As I stare in awe of these images and videos from Japan showing devastation from the 8.9 earthquake and subsequent tsunami, I can’t help but feel emotionally overwhelmed.

I am struck by the irony of the recorded security camera shots, as the Japanese people on the inside of buildings are physically shaking while papers and dust fly and signage, glass and books fall from walls. The looks of confusion and looking upward toward the tumbling debris remind me of those horror movies I used to watch as a kid where Godzilla was stomping around and breathing fire while wreaking havoc over Tokyo. Those movies were fun and campy. Today’s earthquake videos are not.

I am also emotionally paralyzed as I watch the footage of the tsunami being played over and over again from different locations. I am floored as I watch a manned ship being tossed about like a toy in a bathtub, and a wave of debris and mud literally swallowing an entire neighborhood within seconds as entire cities burn to the ground. Viewing these graphic images from a distance on my TV with these heightened camera angles (I assume, some from helicopters) recording this disaster, I cannot help feeling removed and isolated.

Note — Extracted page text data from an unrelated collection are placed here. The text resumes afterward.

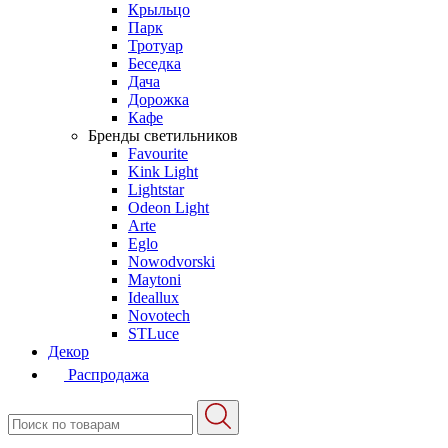
Крыльцо
Парк
Тротуар
Беседка
Дача
Дорожка
Кафе
Бренды светильников
Favourite
Kink Light
Lightstar
Odeon Light
Arte
Eglo
Nowodvorski
Maytoni
Ideallux
Novotech
STLuce
Декор
Распродажа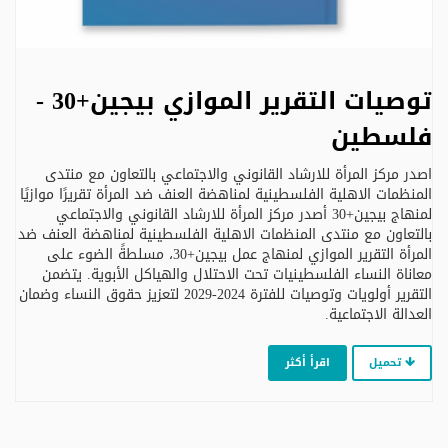
توصيات التقرير الموازي بيجين+30 -
فلسطين
اصدر مركز المرأة للارشاد القانوني والاجتماعي بالتعاون مع منتدى
المنظمات الاهلية الفلسطينية لمناهضة العنف ضد المرأة تقريرًا موازيًا
لمنهاج بيجين+30 أصدر مركز المرأة للارشاد القانوني والاجتماعي
بالتعاون مع منتدى المنظمات الاهلية الفلسطينية لمناهضة العنف ضد
المرأة التقرير الموازي لمنهاج عمل بيجين+30، مسلطةً الضوء على
معاناة النساء الفلسطينيات تحت الاحتلال والهياكل الأبوية. يتضمن
التقرير أولويات وتوصيات للفترة 2024-2029 لتعزيز حقوق النساء وضمان
العدالة الاجتماعية.
تحميل
اقرأ أكثر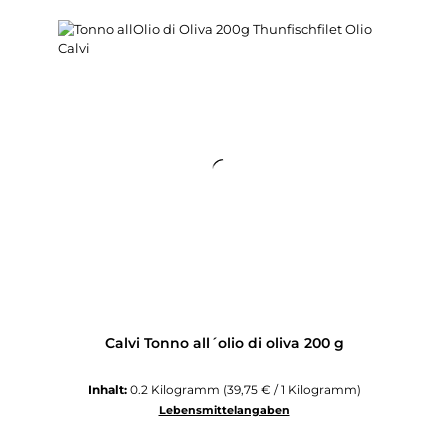
Calvi Tonno all´olio di oliva 200 g
Inhalt:
0.2 Kilogramm
(39,75 € / 1 Kilogramm)
Lebensmittelangaben
Regulärer Preis: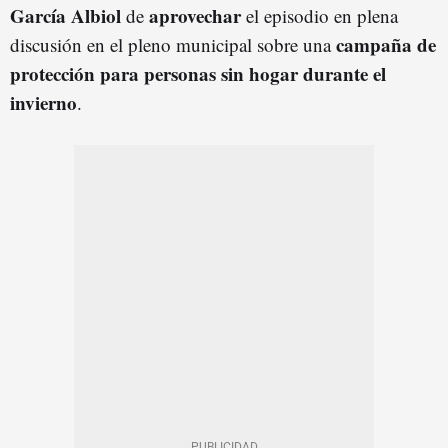
García Albiol
aprovechar
de
el episodio en plena
campaña de
discusión en el pleno municipal sobre una
protección para personas sin hogar durante el
invierno
.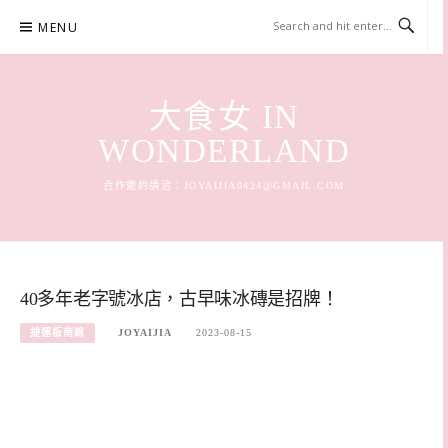
Skip
MENU
to
content
大食女 IN
WONDERLAND
合作邀約請洽：
JOYAIJIA0424@GMAIL.COM
40多年老字號冰店，古早味冰磚是招牌！
捷運板南線
JOYAIJIA
2023-08-15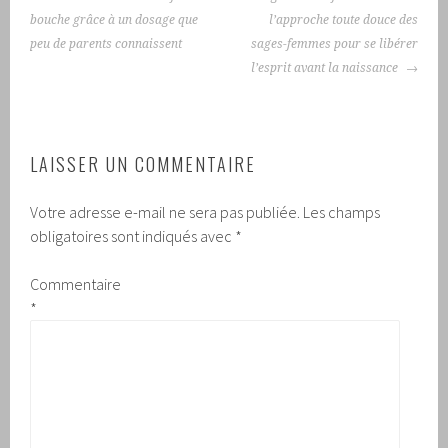
DES
bouche grâce à un dosage que
l’approche toute douce des
ARTICLES
peu de parents connaissent
sages-femmes pour se libérer
l’esprit avant la naissance
LAISSER UN COMMENTAIRE
Votre adresse e-mail ne sera pas publiée.
Les champs
obligatoires sont indiqués avec
*
Commentaire
*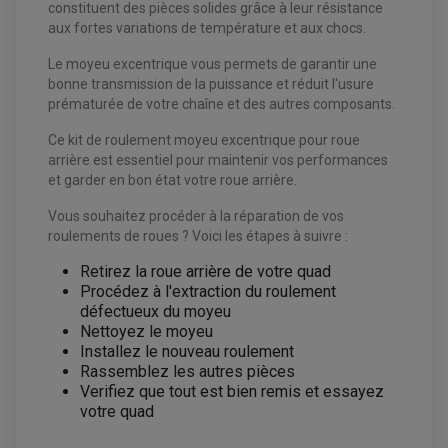
constituent des pièces solides grâce à leur résistance
CONTACTEUR A CLÉ QUAD
DÉMARREUR
aux fortes variations de température et aux chocs.
ECLAIRAGE LED / HALOGÈNE
STATOR ET REDRESSEUR / REGULATEUR
Le moyeu excentrique vous permets de garantir une
VENTILATEUR DE RADIATEUR
bonne transmission de la puissance et réduit l'usure
prématurée de votre chaîne et des autres composants.
EQUIPEMENT FREINAGE QUAD / SSV
PNEUMATIQUE
DISQUE DE FREIN QUAD / SSV
Ce kit de roulement moyeu excentrique pour roue
KIT DURITE DE FREIN QUAD
MOUSSE
arrière est essentiel pour maintenir vos performances
KIT REPARATION MAÎTRE CYLINDRE QUAD / SSV
CHAMBRE À AIR
et garder en bon état votre roue arrière.
PLAQUETTES DE FREIN QUAD / SSV
EQUIPEMENT FREINAGE MOTO CROSS ET
Vous souhaitez procéder à la réparation de vos
HUILE ET PRODUIT D'ENTRETIEN QUAD
FREINAGE
ENDURO
roulements de roues ? Voici les étapes à suivre :
HUILE POUR QUAD
ACCESSOIRE + VISSERIE FREINAGE
ACCESSOIRES FREINAGE
PRODUIT D'ENTRETIEN QUAD
DISQUE DE FREIN
Retirez la roue arrière de votre quad
DISQUE DE FREIN AVANT
PLAQUETTE DE FREIN
DISQUE DE FREIN ARRIÈRE
Procédez à l'extraction du roulement
KIT DURITE DE FREIN
PLAQUETTE DE FREIN
JANTES / ACCESSOIRES QUAD ET SSV
défectueux du moyeu
KIT DURITE D'EMBRAYAGE MOTO
KIT RÉPARATION PÉDALE DE FREIN
CHAÎNE A NEIGE QUAD-SSV
KIT RÉPARATION ÉTRIER DE FREIN
Nettoyez le moyeu
KIT RÉPARATION MAÎTRE CYLINDRE
CHAÎNES A NEIGE
KIT RÉPARATION MAÎTRE CYLINDRE
KIT RÉPARATION ÉTRIER DE FREIN
Installez le nouveau roulement
PRODUIT ENTRETIEN
CHAMBRE A AIR QUAD ET SSV
MAÎTRE CYLINDRE
Rassemblez les autres pièces
FILTRE A AIR
CLOUS / CRAMPON VISSABLE
FILTRE A HUILE
ÉLARGISSEURES DE VOIES QUAD
Verifiez que tout est bien remis et essayez
ROULEMENT MOTO CROSS ET ENDURO
BOUGIE SCOOTER
JANTES QUAD ET SSV
HUILE ET PRODUIT D'ENTRETIEN
votre quad
ROULEMENT DE ROUE AVANT
PRODUIT D'ENTRETIEN
HUILE MOTEUR
ROULEMENT DE ROUE ARRIÈRE
FILTRE A AIR K&N
PRODUIT D'ENTRETIEN
ROULEMENT D'AMORTISSEUR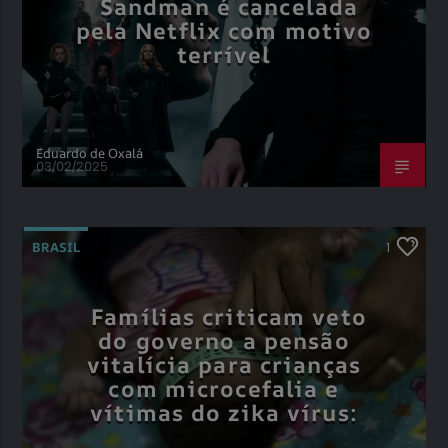
Sandman é cancelada
pela Netflix com motivo
terrível
Eduardo de Oxalá
03/02/2025
BRASIL
1
Famílias criticam veto
do governo a pensão
vitalícia para crianças
com microcefalia e
vítimas do zika vírus: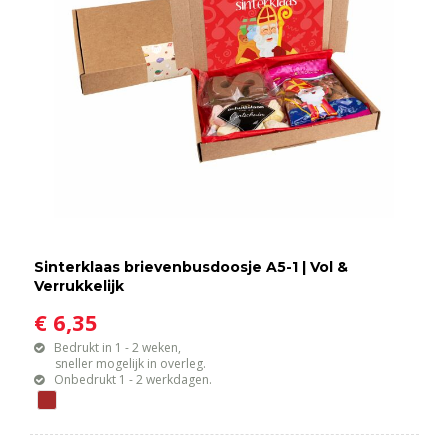
Sinterklaas brievenbusdoosje A5-1 | Vol &
Verrukkelijk
€ 6,35
Bedrukt in 1 - 2 weken,
sneller mogelijk in overleg.
Onbedrukt 1 - 2 werkdagen.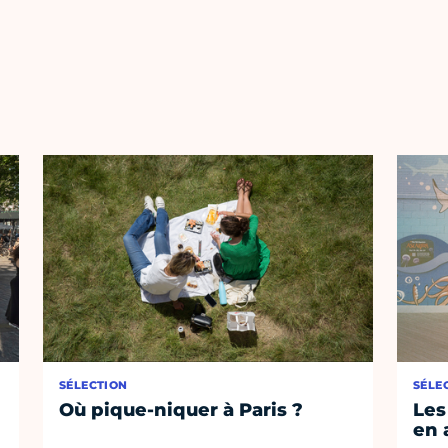
SÉLECTION
SÉLE
Où pique-niquer à Paris ?
Les
en 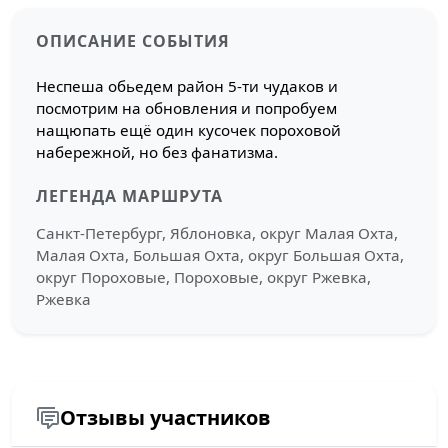
ОПИСАНИЕ СОБЫТИЯ
Неспеша обьедем район 5-ти чудаков и
посмотрим на обновления и попробуем
нащюпать ещё один кусочек пороховой
набережной, но без фанатизма.
ЛЕГЕНДА МАРШРУТА
Санкт-Петербург, Яблоновка, округ Малая Охта,
Малая Охта, Большая Охта, округ Большая Охта,
округ Пороховые, Пороховые, округ Ржевка,
Ржевка
Отзывы участников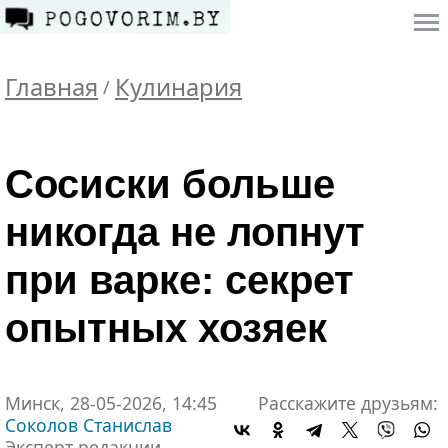
Главная
Кулинария
/
Сосиски больше
никогда не лопнут
при варке: секрет
опытных хозяек
Минск, 28-05-2026, 14:45
Расскажите друзьям:
Соколов Станислав
Эксперт редакции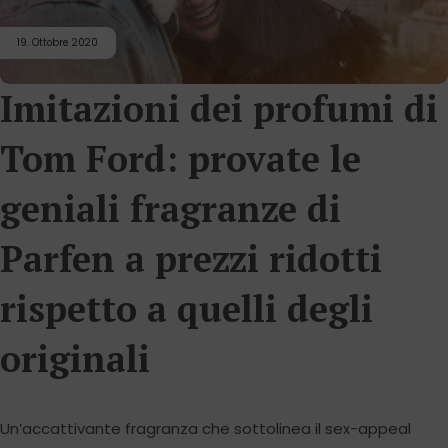
19. Ottobre 2020
Imitazioni dei profumi di
Tom Ford: provate le
geniali fragranze di
Parfen a prezzi ridotti
rispetto a quelli degli
originali
Un’accattivante fragranza che sottolinea il sex-appeal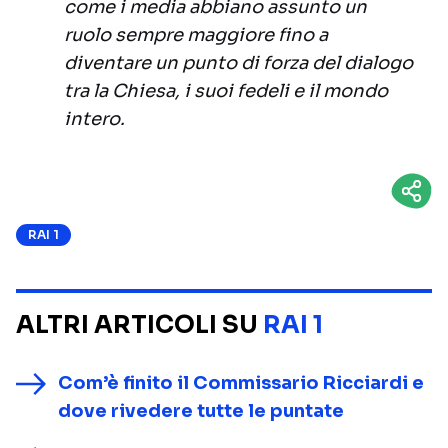
come i media abbiano assunto un
ruolo sempre maggiore fino a
diventare un punto di forza del dialogo
tra la Chiesa, i suoi fedeli e il mondo
intero.
RAI 1
ALTRI ARTICOLI SU
RAI 1
Com’è finito il Commissario Ricciardi e
dove rivedere tutte le puntate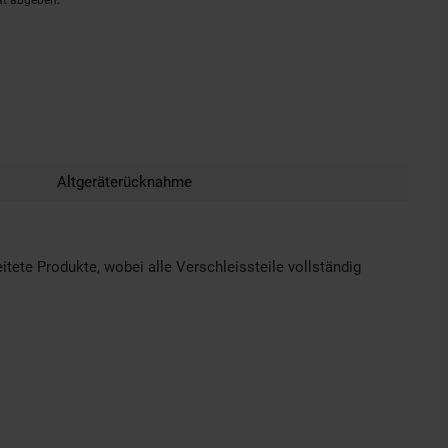
ät abgeben.
Altgeräterücknahme
tete Produkte, wobei alle Verschleissteile vollständig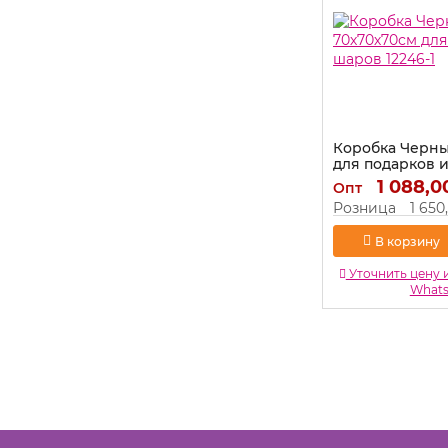
Коробка Черны
для подарков и
1
1 088,0
Опт
Артикул:
12246-1
Розница
1 650
В корзину
Уточнить цену 
What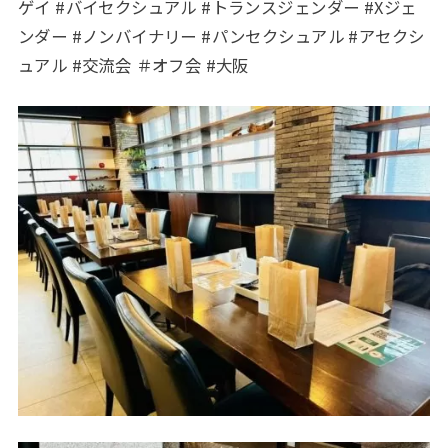
ゲイ #バイセクシュアル #トランスジェンダー #Xジェ
ンダー #ノンバイナリー #パンセクシュアル #アセクシ
ュアル #交流会 ＃オフ会 #大阪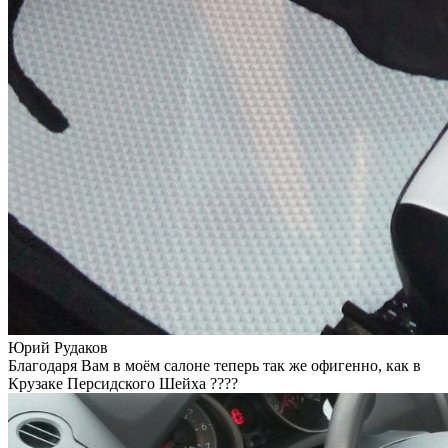
Юрий Рудаков
Благодаря Вам в моём салоне теперь так же офигенно, как в
Крузаке Персидского Шейха ????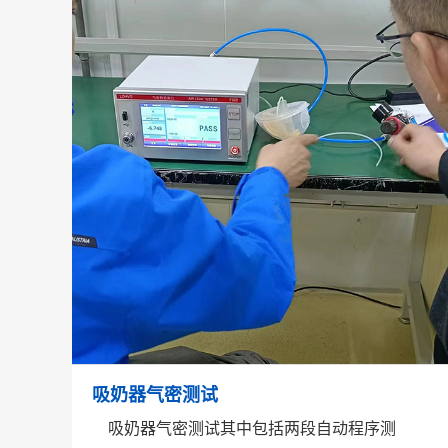
吸奶器气密测试
吸奶器气密测试其中包括两段自动程序测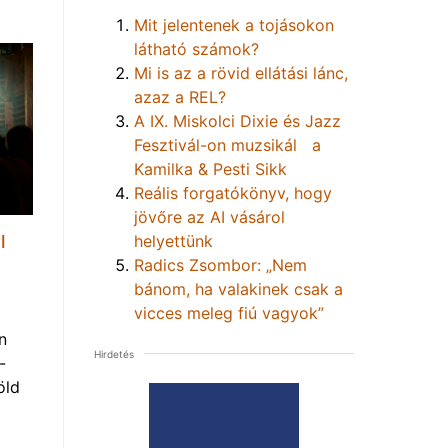
Mit jelentenek a tojásokon
látható számok?
Mi is az a rövid ellátási lánc,
azaz a REL?
A IX. Miskolci Dixie és Jazz
Fesztivál-on muzsikál a
Kamilka & Pesti Sikk
Reális forgatókönyv, hogy
jövőre az AI vásárol
l
helyettünk
Radics Zsombor: „Nem
bánom, ha valakinek csak a
vicces meleg fiú vagyok”
n
Hirdetés
-
öld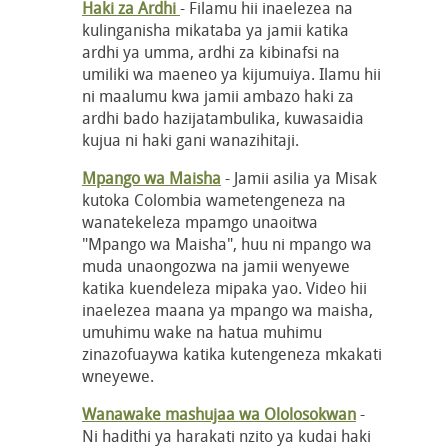
Haki za Ardhi
- Filamu hii inaelezea na
kulinganisha mikataba ya jamii katika
ardhi ya umma, ardhi za kibinafsi na
umiliki wa maeneo ya kijumuiya. Ilamu hii
ni maalumu kwa jamii ambazo haki za
ardhi bado hazijatambulika, kuwasaidia
kujua ni haki gani wanazihitaji.
Mpango wa Maisha
- Jamii asilia ya Misak
kutoka Colombia wametengeneza na
wanatekeleza mpamgo unaoitwa
"Mpango wa Maisha", huu ni mpango wa
muda unaongozwa na jamii wenyewe
katika kuendeleza mipaka yao. Video hii
inaelezea maana ya mpango wa maisha,
umuhimu wake na hatua muhimu
zinazofuaywa katika kutengeneza mkakati
wneyewe.
Wanawake mashujaa wa Ololosokwan
-
Ni hadithi ya harakati nzito ya kudai haki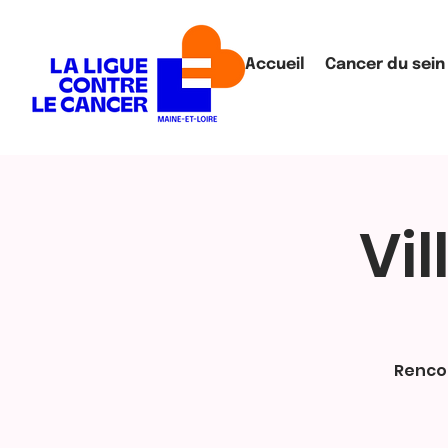
Accueil
Cancer du sein
Vi
Rencon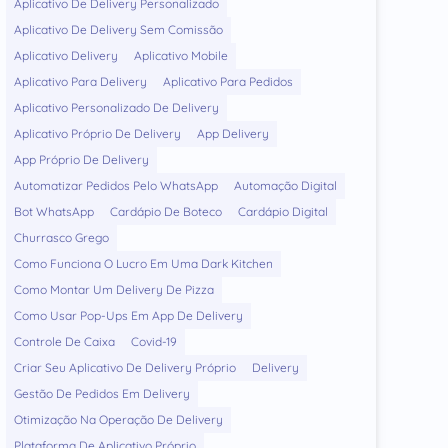
Aplicativo De Delivery Personalizado
Aplicativo De Delivery Sem Comissão
Aplicativo Delivery
Aplicativo Mobile
Aplicativo Para Delivery
Aplicativo Para Pedidos
Aplicativo Personalizado De Delivery
Aplicativo Próprio De Delivery
App Delivery
App Próprio De Delivery
Automatizar Pedidos Pelo WhatsApp
Automação Digital
Bot WhatsApp
Cardápio De Boteco
Cardápio Digital
Churrasco Grego
Como Funciona O Lucro Em Uma Dark Kitchen
Como Montar Um Delivery De Pizza
Como Usar Pop-Ups Em App De Delivery
Controle De Caixa
Covid-19
Criar Seu Aplicativo De Delivery Próprio
Delivery
Gestão De Pedidos Em Delivery
Otimização Na Operação De Delivery
Plataforma De Aplicativo Próprio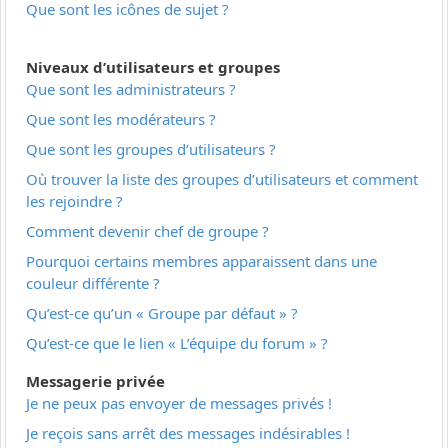
Que sont les icônes de sujet ?
Niveaux d’utilisateurs et groupes
Que sont les administrateurs ?
Que sont les modérateurs ?
Que sont les groupes d’utilisateurs ?
Où trouver la liste des groupes d’utilisateurs et comment
les rejoindre ?
Comment devenir chef de groupe ?
Pourquoi certains membres apparaissent dans une
couleur différente ?
Qu’est-ce qu’un « Groupe par défaut » ?
Qu’est-ce que le lien « L’équipe du forum » ?
Messagerie privée
Je ne peux pas envoyer de messages privés !
Je reçois sans arrêt des messages indésirables !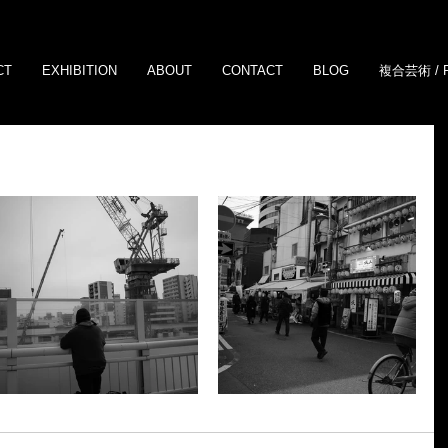
CT
EXHIBITION
ABOUT
CONTACT
BLOG
複合芸術 / 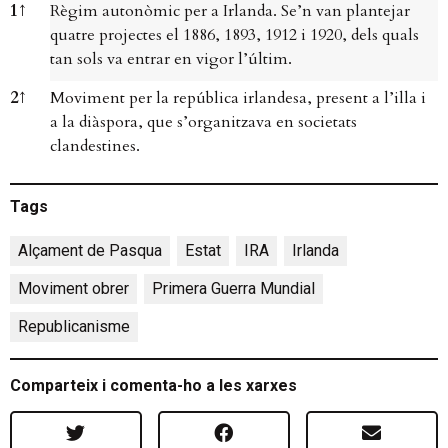
Notes a peu de pàgina
1
↑
Règim autonòmic per a Irlanda. Se’n van plantejar
quatre projectes el 1886, 1893, 1912 i 1920, dels quals
tan sols va entrar en vigor l’últim.
2
↑
Moviment per la república irlandesa, present a l’illa i
a la diàspora, que s’organitzava en societats
clandestines.
Tags
Alçament de Pasqua
,
Estat
,
IRA
,
Irlanda
,
Moviment obrer
,
Primera Guerra Mundial
,
Republicanisme
Comparteix i comenta-ho a les xarxes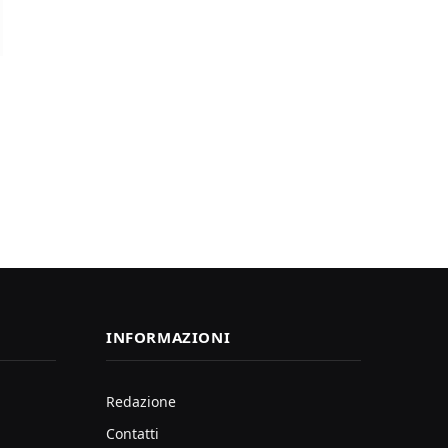
INFORMAZIONI
Redazione
Contatti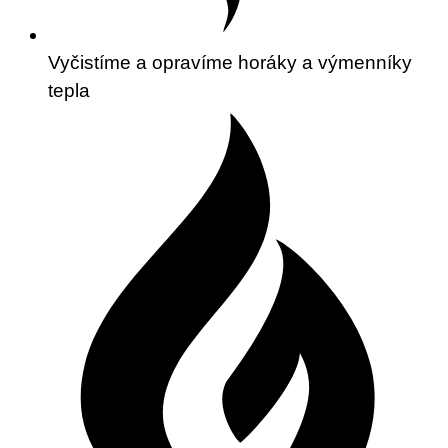
Vyčistíme a opravíme horáky a výmenníky
tepla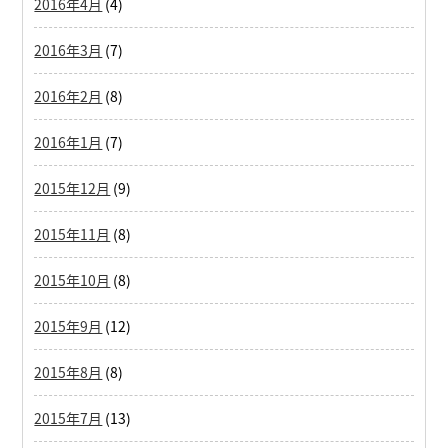
2016年4月
(4)
2016年3月
(7)
2016年2月
(8)
2016年1月
(7)
2015年12月
(9)
2015年11月
(8)
2015年10月
(8)
2015年9月
(12)
2015年8月
(8)
2015年7月
(13)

Where are the people? I don’t see people in these videos. It’s not like when I watched the burning twin towers on THAT horrendous day back in 2001 when I could SEE hapless individuals hanging out of smoke-filled windows behind the bluest of skies. I watched in fascination, then horror as they waved and pleaded for assistance that was never to come. I watched as each made his or her choice to briefly fly in the freshest of air before twisting to the concrete below. Again, I was helpless.

In Japan today, the death toll continues to rise. Statistics of the dead. So clinical. So uninvolved. So newsworthy. Too overwhelming.

We don’t see the individual fear in the eyes of those on the ground being swept out of the way in a sea of death and destruction, watching as their families and friends are being torn apart by the forces of sticks, trees, cars, homes and mud as they grasp desperately at  hands and legs with no time to say goodbye. We, in the States, are left with our nightmarishly vivid imaginations.

So as I sit HERE, watching the quivering ground of Japan from the air as if I’m God; I can only pray. I know that Japan will survive this disaster. I know that WE will survive this disaster. Humanity always manages to find ways to move forward as individuals, as communities and as a life force.

Until then, may we find ways to cope, ways to support and ways to heal the people of Japan.